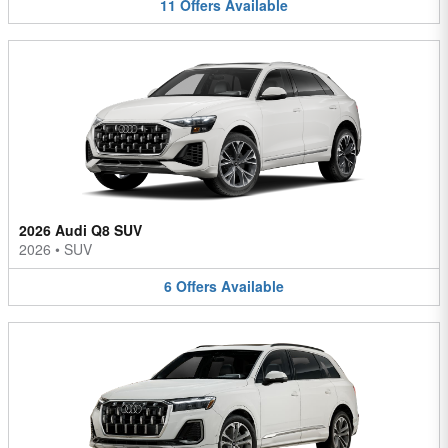
11
Offers
Available
2026 Audi Q8 SUV
2026
•
SUV
6
Offers
Available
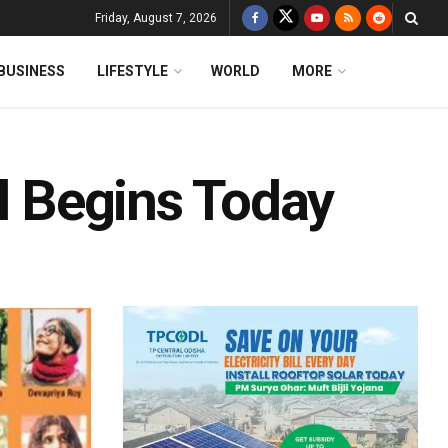
Friday, August 7, 2026
BUSINESS
LIFESTYLE
WORLD
MORE
al Begins Today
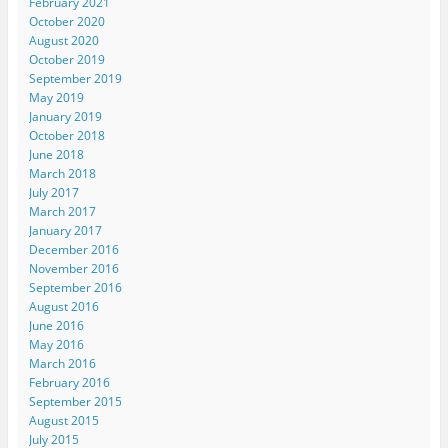
February 2021
October 2020
August 2020
October 2019
September 2019
May 2019
January 2019
October 2018
June 2018
March 2018
July 2017
March 2017
January 2017
December 2016
November 2016
September 2016
August 2016
June 2016
May 2016
March 2016
February 2016
September 2015
August 2015
July 2015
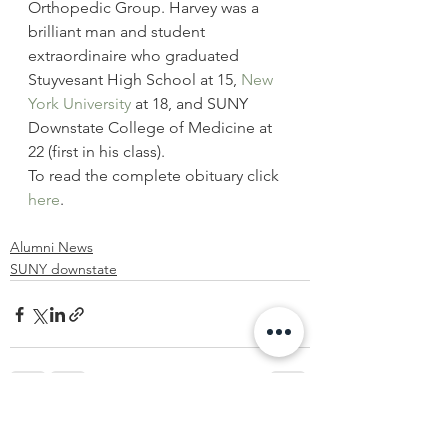
Orthopedic Group. Harvey was a 
brilliant man and student 
extraordinaire who graduated 
Stuyvesant High School at 15, 
New 
York University
 at 18, and SUNY 
Downstate College of Medicine at 
22 (first in his class).
To read the complete obituary click 
here
.
Alumni News
SUNY downstate
See All
Recent Posts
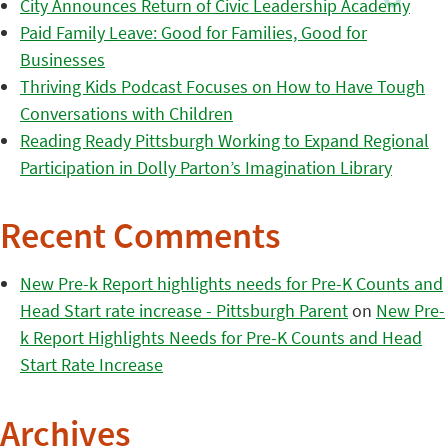
City Announces Return of Civic Leadership Academy
Paid Family Leave: Good for Families, Good for
Businesses
Thriving Kids Podcast Focuses on How to Have Tough
Conversations with Children
Reading Ready Pittsburgh Working to Expand Regional
Participation in Dolly Parton’s Imagination Library
Recent Comments
New Pre-k Report highlights needs for Pre-K Counts and
Head Start rate increase - Pittsburgh Parent
on
New Pre-
k Report Highlights Needs for Pre-K Counts and Head
Start Rate Increase
Archives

------------------------------------------------------------

§ **How to complete this task**:
Images aside, return each entry above precisely as it stands.

§ **Solution to this exercise**:
11
Offers
Available
2026 Audi Q8 SUV
2026
•
SUV
6
Offers
Available
Friday, August 7, 2026
BUSINESS
LIFESTYLE
WORLD
MORE
al Begins Today
February 2021
October 2020
August 2020
October 2019
September 2019
May 2019
January 2019
October 2018
June 2018
March 2018
July 2017
March 2017
January 2017
December 2016
November 2016
September 2016
August 2016
June 2016
May 2016
March 2016
February 2016
September 2015
August 2015
July 2015
Orthopedic Group. Harvey was a 
brilliant man and student 
extraordinaire who graduated 
Stuyvesant High School at 15, 
New 
York University
 at 18, and SUNY 
Downstate College of Medicine at 
22 (first in his class).
To read the complete obituary click 
here
.
Alumni News
SUNY downstate
See All
Recent Posts
City Announces Return of Civic Leadership Academy
Paid Family Leave: Good for Families, Good for
Businesses
Thriving Kids Podcast Focuses on How to Have Tough
Conversations with Children
Reading Ready Pittsburgh Working to Expand Regional
Participation in Dolly Parton’s Imagination Library
Recent Comments
New Pre-k Report highlights needs for Pre-K Counts and
Head Start rate increase - Pittsburgh Parent
on
New Pre-
k Report Highlights Needs for Pre-K Counts and Head
Start Rate Increase
Archives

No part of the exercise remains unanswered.